Budget 2017: self-employed income tax bill to rise

8 March 2017

Self-employed workers have been dealt a blow in today’s Budget, as Chancellor Philip Hammond has announced a forthcoming increase in taxes.

Currently, the self-employed pay Class 4 National Insurance Contributions (NICs) at a rate of  9% on profits of between £8,060 and £42,999.99, while profits of £43,000 and above attract a 2% tax rate. 

But from April 2018, the 9% rate will increase to 10%, and then to 11% in April 2019. The bandings and the 2% rate for higher earners will, however, remain the same. 

The government says this change is to reduce the gap in national insurance rates paid by the employed - who currently pay 12% - and the self-employed, especially given the self-employed have had access to the new state pension since April 2016.

Chancellor Philip Hammond said: “Historically, the differences in NICs between those in employment and the self-employed reflected differences in state pensions and contributory welfare benefits.

“But with the introduction of the new state pension, these differences have been very substantially reduced.”

The Budget also confirmed the abolition of Class 2 National Insurance Contributions for the self-employed from April 2018. These currently cost £2.80 per week for those who pay make profits of more than £5,965. Those who make less than this don’t have to pay Class 2 contributions, although they can make voluntary contributions.

The Government says the combined changes mean those with annual profits of more than £16,250 in 2019-20 will have to pay more in NICs.


Entitlement to benefits

Class 2 NICs enable entitlement to the basic state pension, the new state pension, contribution-based employment support allowance, maternity allowance and bereavement benefits – once you’ve earned a certain number of qualifying years for each benefit.

To make up for this, the government has confirmed it will reform Class 4 NICs so self-employed people can continue to build these benefit entitlements.

In addition, today’s Budget revealed that the government will consider whether there is a case for greater parity in parental benefits between the employed and self-employed.

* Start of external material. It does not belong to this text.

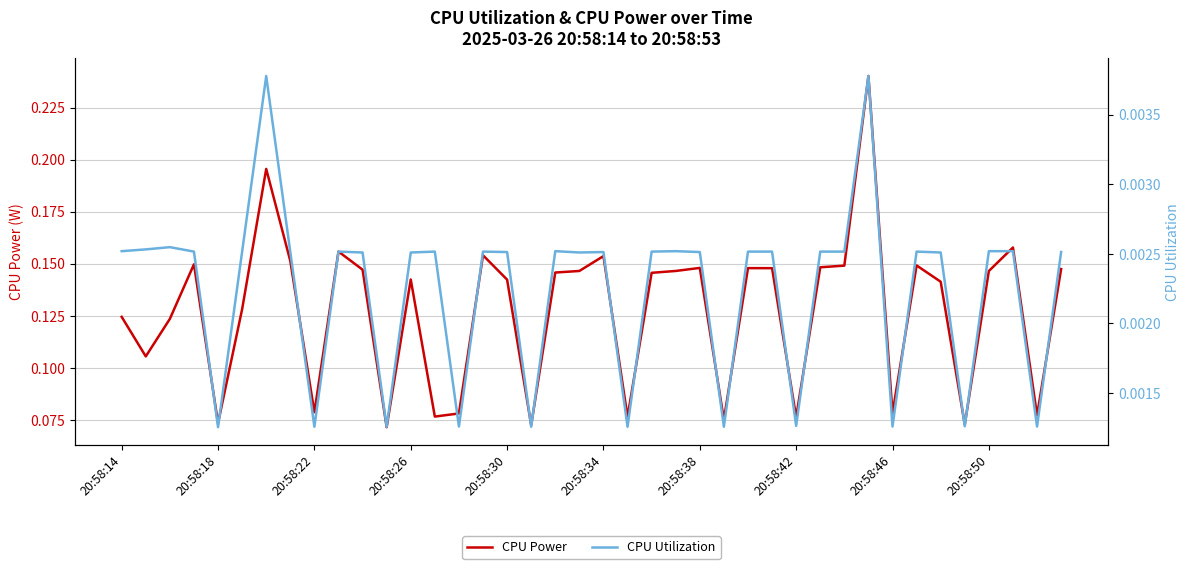

Which category has the highest value across all series?

31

Changes ‘will not be welcomed’

Steven Cameron, Pensions Director, Aegon UK comments: “The introduction of higher NI rates for the self-employed will not be welcomed by this group but were perhaps to be expected. This is because there is an increasing division between employees and the self-employed with the latter paying rates around 3% lower than those of employees.

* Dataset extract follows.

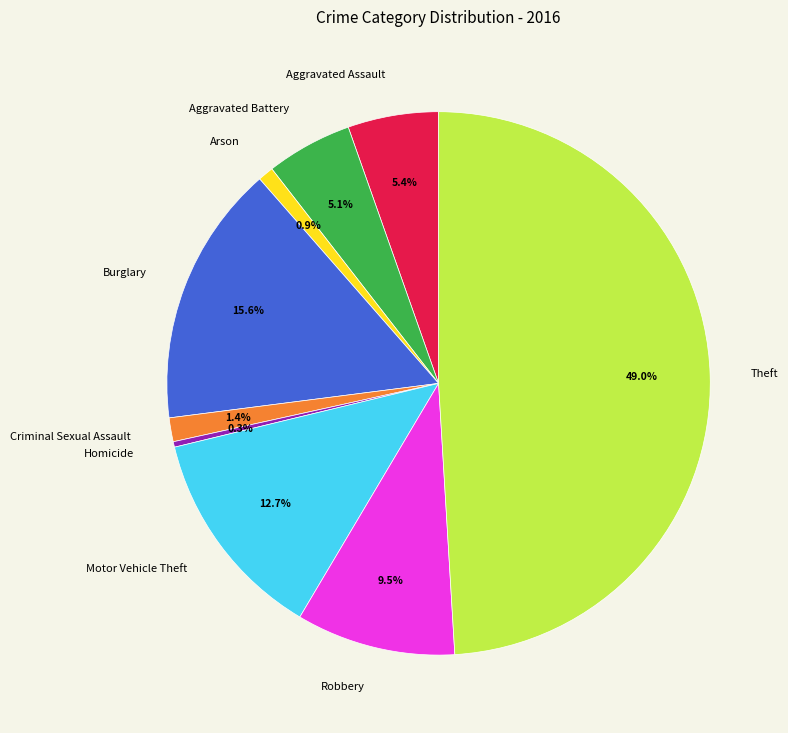

To the nearest percent, what is the combined percentage of Homicide and Arson?

1%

“NI contributions notionally pay for state pensions and with the self-employed being key beneficiaries by now receiving the same single state pension as employees, it’s not unreasonable to reflect that in NI rates. However, this justification would have been easier to use had the changes to NI happened at the same time as changes to state pension entitlements.

“In addition, employees receive other benefits such as statutory maternity and sick pay from the NI system which the self-employed and those in the gig economy don’t qualify for.”

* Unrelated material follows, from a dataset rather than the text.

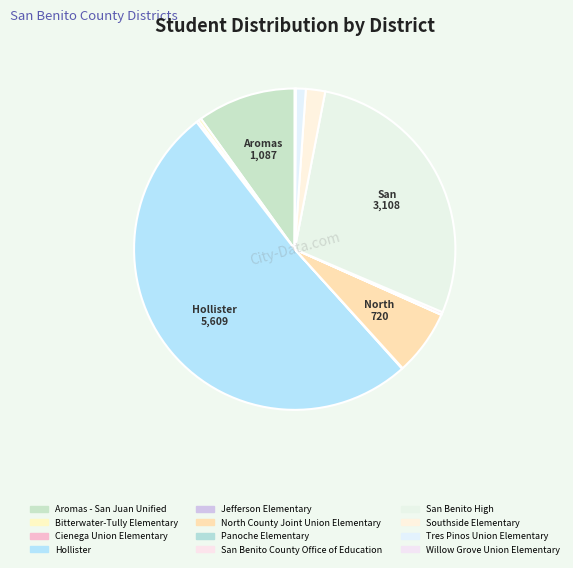

Is there any slice that represents more than half of the pie?

Yes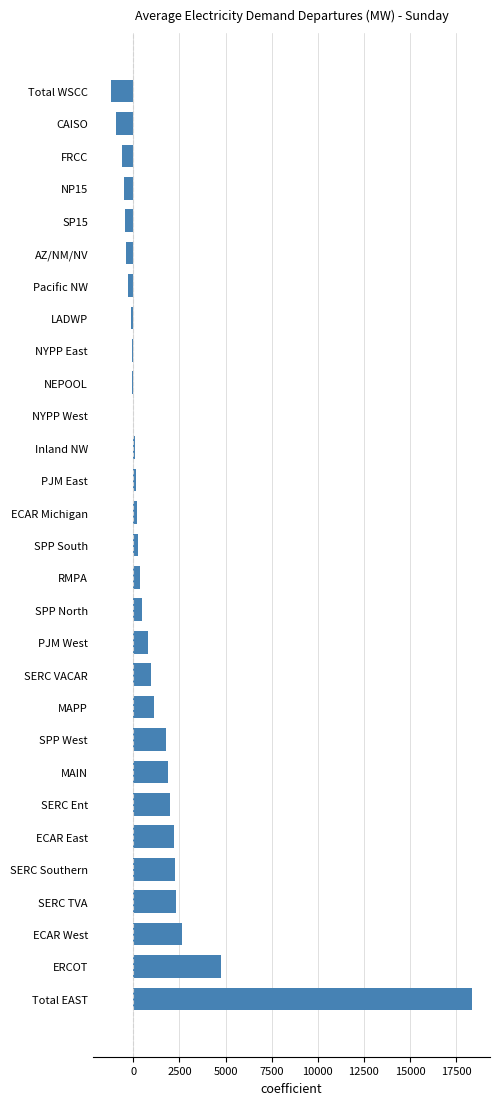

What is the sum of all values?

38099.6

Fiona Tait, pensions specialist at Royal London says: "The decision to raise NICs for the self-employed did not come as a surprise following last year's levelling of the state pension playing field. It does not make sense for one group of workers to pay a lower contribution and receive an equal benefit.

"Some commentators had in fact expected an increase to 12%, in line with the rate paid by employees, so it is good that the Chancellor has recognised that the self-employed still do not benefit from sick pay and redundancy benefits or, currently, parental leave."